All of the data must be printed exactly; please include every line.
- - - -
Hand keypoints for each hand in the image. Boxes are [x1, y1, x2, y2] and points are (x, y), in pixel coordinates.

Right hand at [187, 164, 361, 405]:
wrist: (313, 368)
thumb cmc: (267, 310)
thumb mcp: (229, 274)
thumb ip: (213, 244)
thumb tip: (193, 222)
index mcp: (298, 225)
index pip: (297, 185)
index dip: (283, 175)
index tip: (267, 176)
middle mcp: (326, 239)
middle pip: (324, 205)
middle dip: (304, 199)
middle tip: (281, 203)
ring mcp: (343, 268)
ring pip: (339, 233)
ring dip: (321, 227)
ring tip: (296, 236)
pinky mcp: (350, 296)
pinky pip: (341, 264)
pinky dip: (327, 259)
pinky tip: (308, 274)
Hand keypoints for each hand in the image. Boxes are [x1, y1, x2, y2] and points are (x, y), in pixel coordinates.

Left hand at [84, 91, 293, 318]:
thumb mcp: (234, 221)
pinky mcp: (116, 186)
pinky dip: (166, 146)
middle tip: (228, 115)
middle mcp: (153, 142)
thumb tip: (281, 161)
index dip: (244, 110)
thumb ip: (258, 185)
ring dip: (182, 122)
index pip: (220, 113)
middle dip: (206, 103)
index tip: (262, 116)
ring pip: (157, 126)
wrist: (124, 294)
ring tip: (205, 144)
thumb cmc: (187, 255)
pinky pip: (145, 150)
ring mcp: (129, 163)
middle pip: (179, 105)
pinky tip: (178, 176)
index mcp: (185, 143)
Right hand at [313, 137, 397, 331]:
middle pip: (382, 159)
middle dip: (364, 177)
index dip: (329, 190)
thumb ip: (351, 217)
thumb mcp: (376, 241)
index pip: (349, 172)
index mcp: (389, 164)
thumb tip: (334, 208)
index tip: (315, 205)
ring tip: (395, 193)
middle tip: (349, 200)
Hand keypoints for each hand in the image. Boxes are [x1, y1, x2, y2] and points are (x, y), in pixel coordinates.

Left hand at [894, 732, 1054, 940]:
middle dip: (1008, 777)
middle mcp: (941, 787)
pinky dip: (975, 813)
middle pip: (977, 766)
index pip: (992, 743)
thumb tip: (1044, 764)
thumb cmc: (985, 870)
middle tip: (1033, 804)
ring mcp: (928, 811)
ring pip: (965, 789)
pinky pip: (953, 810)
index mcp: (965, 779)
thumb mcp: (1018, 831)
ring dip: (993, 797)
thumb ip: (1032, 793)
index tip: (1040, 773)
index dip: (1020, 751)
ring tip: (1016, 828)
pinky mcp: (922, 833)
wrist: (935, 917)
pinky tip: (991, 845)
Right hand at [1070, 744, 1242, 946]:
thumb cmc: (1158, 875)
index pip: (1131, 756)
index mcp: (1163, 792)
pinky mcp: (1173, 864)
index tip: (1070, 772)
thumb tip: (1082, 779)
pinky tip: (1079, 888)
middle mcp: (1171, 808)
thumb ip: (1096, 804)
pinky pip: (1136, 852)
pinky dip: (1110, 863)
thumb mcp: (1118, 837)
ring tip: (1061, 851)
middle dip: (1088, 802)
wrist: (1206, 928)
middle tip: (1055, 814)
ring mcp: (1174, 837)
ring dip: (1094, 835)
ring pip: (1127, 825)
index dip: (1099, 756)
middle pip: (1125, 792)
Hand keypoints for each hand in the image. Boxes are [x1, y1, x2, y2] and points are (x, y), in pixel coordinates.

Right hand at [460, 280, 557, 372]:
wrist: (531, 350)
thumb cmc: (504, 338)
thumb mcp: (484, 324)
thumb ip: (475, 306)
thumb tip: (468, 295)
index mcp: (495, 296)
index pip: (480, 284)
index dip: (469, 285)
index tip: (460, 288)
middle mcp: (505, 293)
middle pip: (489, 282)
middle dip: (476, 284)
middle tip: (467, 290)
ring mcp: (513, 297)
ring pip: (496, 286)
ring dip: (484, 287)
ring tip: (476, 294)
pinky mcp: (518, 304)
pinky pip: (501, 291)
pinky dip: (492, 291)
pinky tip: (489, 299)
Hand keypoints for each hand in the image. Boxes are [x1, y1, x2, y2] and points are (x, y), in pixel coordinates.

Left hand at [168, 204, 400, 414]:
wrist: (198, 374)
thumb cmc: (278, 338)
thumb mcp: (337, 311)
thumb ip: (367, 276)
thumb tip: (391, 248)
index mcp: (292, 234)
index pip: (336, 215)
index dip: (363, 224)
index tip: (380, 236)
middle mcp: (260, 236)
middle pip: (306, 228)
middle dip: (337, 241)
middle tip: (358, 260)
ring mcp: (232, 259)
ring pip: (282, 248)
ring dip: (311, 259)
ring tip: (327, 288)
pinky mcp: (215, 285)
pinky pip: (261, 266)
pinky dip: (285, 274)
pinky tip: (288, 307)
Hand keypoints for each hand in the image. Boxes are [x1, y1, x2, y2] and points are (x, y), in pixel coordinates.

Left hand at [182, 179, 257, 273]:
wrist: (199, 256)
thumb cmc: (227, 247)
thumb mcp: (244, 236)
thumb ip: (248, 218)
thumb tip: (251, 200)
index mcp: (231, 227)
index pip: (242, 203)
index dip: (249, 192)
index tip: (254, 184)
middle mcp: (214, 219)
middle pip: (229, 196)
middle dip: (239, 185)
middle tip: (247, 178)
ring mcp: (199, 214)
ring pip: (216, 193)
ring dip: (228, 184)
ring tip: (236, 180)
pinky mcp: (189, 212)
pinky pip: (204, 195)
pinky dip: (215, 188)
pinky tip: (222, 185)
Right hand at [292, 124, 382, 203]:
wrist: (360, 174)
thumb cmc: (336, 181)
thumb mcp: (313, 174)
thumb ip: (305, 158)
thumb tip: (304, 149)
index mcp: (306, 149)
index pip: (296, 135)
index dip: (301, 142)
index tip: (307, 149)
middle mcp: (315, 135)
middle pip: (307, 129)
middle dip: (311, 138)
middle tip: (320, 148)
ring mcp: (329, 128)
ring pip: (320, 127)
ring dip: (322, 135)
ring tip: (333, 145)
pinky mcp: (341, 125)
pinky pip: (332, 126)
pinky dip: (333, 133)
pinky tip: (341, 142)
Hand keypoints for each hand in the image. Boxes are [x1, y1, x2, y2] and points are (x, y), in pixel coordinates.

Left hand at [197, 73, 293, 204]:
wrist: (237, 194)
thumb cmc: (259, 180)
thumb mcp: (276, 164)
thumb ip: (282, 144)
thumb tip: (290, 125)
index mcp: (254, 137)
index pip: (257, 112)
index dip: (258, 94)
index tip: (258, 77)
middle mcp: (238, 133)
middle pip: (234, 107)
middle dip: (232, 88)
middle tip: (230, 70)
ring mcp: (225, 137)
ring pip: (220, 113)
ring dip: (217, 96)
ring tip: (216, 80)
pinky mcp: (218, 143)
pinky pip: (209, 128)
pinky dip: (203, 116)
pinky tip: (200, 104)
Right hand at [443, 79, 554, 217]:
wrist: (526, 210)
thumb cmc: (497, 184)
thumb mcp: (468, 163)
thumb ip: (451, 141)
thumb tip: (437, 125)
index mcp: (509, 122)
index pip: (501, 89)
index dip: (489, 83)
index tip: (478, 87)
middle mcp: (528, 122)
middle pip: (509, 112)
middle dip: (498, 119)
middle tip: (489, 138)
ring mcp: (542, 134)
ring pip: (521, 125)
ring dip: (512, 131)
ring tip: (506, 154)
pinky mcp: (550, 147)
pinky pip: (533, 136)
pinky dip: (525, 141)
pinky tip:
- - - -
> _Exercise result_:
Hand keypoints for each hand in the image. Boxes are [x1, y1, x2, y2] and points are (x, y), in pixel coordinates.

Right hand at [187, 164, 361, 405]:
wrist: (313, 368)
thumb cmc: (267, 310)
thumb mcp: (229, 274)
thumb ip: (213, 244)
thumb tip: (193, 222)
index mcp: (298, 225)
index pip: (297, 185)
index dip: (283, 175)
index tip: (267, 176)
middle mcp: (326, 239)
middle pip: (324, 205)
middle dip: (304, 199)
middle tip: (281, 203)
ring mcp: (343, 268)
ring pip: (339, 233)
ring dip: (321, 227)
ring tip: (296, 236)
pinky mcp: (350, 296)
pinky pip: (341, 264)
pinky dip: (327, 259)
pinky tip: (308, 274)
Hand keypoints for each hand in the image. Boxes are [x1, y1, x2, y2] and points are (x, y), in pixel coordinates.

Left hand at [84, 91, 293, 318]:
thumb mcp: (234, 221)
pinky mcp: (116, 186)
pinky dip: (166, 146)
middle tip: (228, 115)
middle mcp: (153, 142)
thumb tip: (281, 161)
index dip: (244, 110)
thumb ip: (258, 185)
ring dip: (182, 122)
index pip: (220, 113)
middle dip: (206, 103)
index tip: (262, 116)
ring pip: (157, 126)
wrist: (124, 294)
ring tip: (205, 144)
thumb cmc: (187, 255)
pinky pip: (145, 150)
ring mcp: (129, 163)
middle pip: (179, 105)
pinky tip: (178, 176)
index mcp: (185, 143)
Right hand at [313, 137, 397, 331]:
middle pip: (382, 159)
middle dip: (364, 177)
index dip: (329, 190)
thumb ip: (351, 217)
thumb mcp: (376, 241)
index pip: (349, 172)
index mcp: (389, 164)
thumb tip: (334, 208)
index tip: (315, 205)
ring tip: (395, 193)
middle tip: (349, 200)
Hand keypoints for each hand in the image. Boxes are [x1, y1, x2, y2] and points are (x, y), in pixel coordinates.

Left hand at [894, 732, 1054, 940]:
middle dip: (1008, 777)
middle mcp: (941, 787)
pinky dip: (975, 813)
middle pip: (977, 766)
index pip: (992, 743)
thumb tip: (1044, 764)
thumb cmc: (985, 870)
middle tip: (1033, 804)
ring mcp: (928, 811)
ring pip: (965, 789)
pinky pip: (953, 810)
index mcp: (965, 779)
thumb mcp: (1018, 831)
ring dip: (993, 797)
thumb ip: (1032, 793)
index tip: (1040, 773)
index dip: (1020, 751)
ring tip: (1016, 828)
pinky mcp: (922, 833)
wrist: (935, 917)
pinky tip: (991, 845)
Right hand at [1070, 744, 1242, 946]:
thumb cmc: (1158, 875)
index pip: (1131, 756)
index mcp: (1163, 792)
pinky mcp: (1173, 864)
index tip: (1070, 772)
thumb tip: (1082, 779)
pinky tip: (1079, 888)
middle mcp: (1171, 808)
thumb ip: (1096, 804)
pinky pip: (1136, 852)
pinky dip: (1110, 863)
thumb mcp: (1118, 837)
ring tip: (1061, 851)
middle dip: (1088, 802)
wrist: (1206, 928)
middle tip: (1055, 814)
ring mcp: (1174, 837)
ring dip: (1094, 835)
ring pip: (1127, 825)
index dip: (1099, 756)
middle pip: (1125, 792)
Hand keypoints for each hand in the image. Boxes are [x1, y1, x2, y2] and points are (x, y), in pixel coordinates.

Right hand at [460, 280, 557, 372]:
wrist: (531, 350)
thumb cmc: (504, 338)
thumb mcp: (484, 324)
thumb ip: (475, 306)
thumb tip: (468, 295)
index mcp: (495, 296)
index pip: (480, 284)
index dip: (469, 285)
index tip: (460, 288)
middle mcp: (505, 293)
middle pip: (489, 282)
middle dip: (476, 284)
middle tip: (467, 290)
ring mcp: (513, 297)
ring pip: (496, 286)
ring dip: (484, 287)
ring tip: (476, 294)
pinky mcp: (518, 304)
pinky pip: (501, 291)
pinky dip: (492, 291)
pinky tip: (489, 299)
Hand keypoints for each hand in the image. Boxes are [x1, y1, x2, y2] and points are (x, y), in pixel coordinates.

Left hand at [168, 204, 400, 414]:
wrist: (198, 374)
thumb cmc: (278, 338)
thumb mcp: (337, 311)
thumb ip: (367, 276)
thumb tip: (391, 248)
index mcp: (292, 234)
index pip: (336, 215)
index dip: (363, 224)
index tip: (380, 236)
middle mcp: (260, 236)
middle pip: (306, 228)
middle dip: (337, 241)
middle tip: (358, 260)
ring mcp: (232, 259)
ring pip: (282, 248)
ring dip: (311, 259)
ring tip: (327, 288)
pinky mcp: (215, 285)
pinky pip: (261, 266)
pinky dip: (285, 274)
pinky tip: (288, 307)
Hand keypoints for each hand in the image. Boxes are [x1, y1, x2, y2] and points are (x, y), in pixel coordinates.

Left hand at [182, 179, 257, 273]:
wrist: (199, 256)
thumb cmc: (227, 247)
thumb mcp: (244, 236)
thumb ip: (248, 218)
thumb tip: (251, 200)
index mcp: (231, 227)
index pip: (242, 203)
index dip: (249, 192)
index tip: (254, 184)
middle mcp: (214, 219)
middle pip: (229, 196)
middle dip: (239, 185)
middle tip: (247, 178)
ring mcp: (199, 214)
ring pip: (216, 193)
ring dip: (228, 184)
ring tip: (236, 180)
pinky mcp: (189, 212)
pinky pip: (204, 195)
pinky dip: (215, 188)
pinky tip: (222, 185)
Right hand at [292, 124, 382, 203]:
wrist: (360, 174)
thumb cmc: (336, 181)
thumb mcp: (313, 174)
thumb ip: (305, 158)
thumb tip: (304, 149)
index mcp: (306, 149)
index pip: (296, 135)
index dip: (301, 142)
index tip: (307, 149)
middle mcp: (315, 135)
middle pip: (307, 129)
middle dip: (311, 138)
middle tip: (320, 148)
ring mcp: (329, 128)
ring pip: (320, 127)
ring dip: (322, 135)
ring tip: (333, 145)
pinky mcp: (341, 125)
pinky pip: (332, 126)
pinky dip: (333, 133)
pinky tip: (341, 142)
Hand keypoints for each hand in the image. Boxes are [x1, y1, x2, y2] and points are (x, y), in pixel coordinates.

Left hand at [197, 73, 293, 204]:
wrist: (237, 194)
thumb cmc: (259, 180)
thumb mcp: (276, 164)
thumb ip: (282, 144)
thumb tip: (290, 125)
index mcp: (254, 137)
index pip: (257, 112)
index dip: (258, 94)
index tip: (258, 77)
middle mcp: (238, 133)
middle pip: (234, 107)
middle dip: (232, 88)
middle tip: (230, 70)
ring mcp: (225, 137)
ring pip: (220, 113)
ring dip: (217, 96)
ring tip: (216, 80)
pinky mcp: (218, 143)
pinky pip: (209, 128)
pinky dip: (203, 116)
pinky tip: (200, 104)
Right hand at [443, 79, 554, 217]:
wrist: (526, 210)
thumb cmc: (497, 184)
thumb mcp: (468, 163)
thumb ip: (451, 141)
thumb tip: (437, 125)
index mcp: (509, 122)
index pip: (501, 89)
index dip: (489, 83)
index tip: (478, 87)
middle mcp: (528, 122)
middle pip: (509, 112)
middle dip: (498, 119)
middle tip: (489, 138)
ring mcp: (542, 134)
ring pip: (521, 125)
ring dip: (512, 131)
ring tip: (506, 154)
pinky mcp: (550, 147)
pinky pip: (533, 136)
pinky dip: (525, 141)
pinky tip:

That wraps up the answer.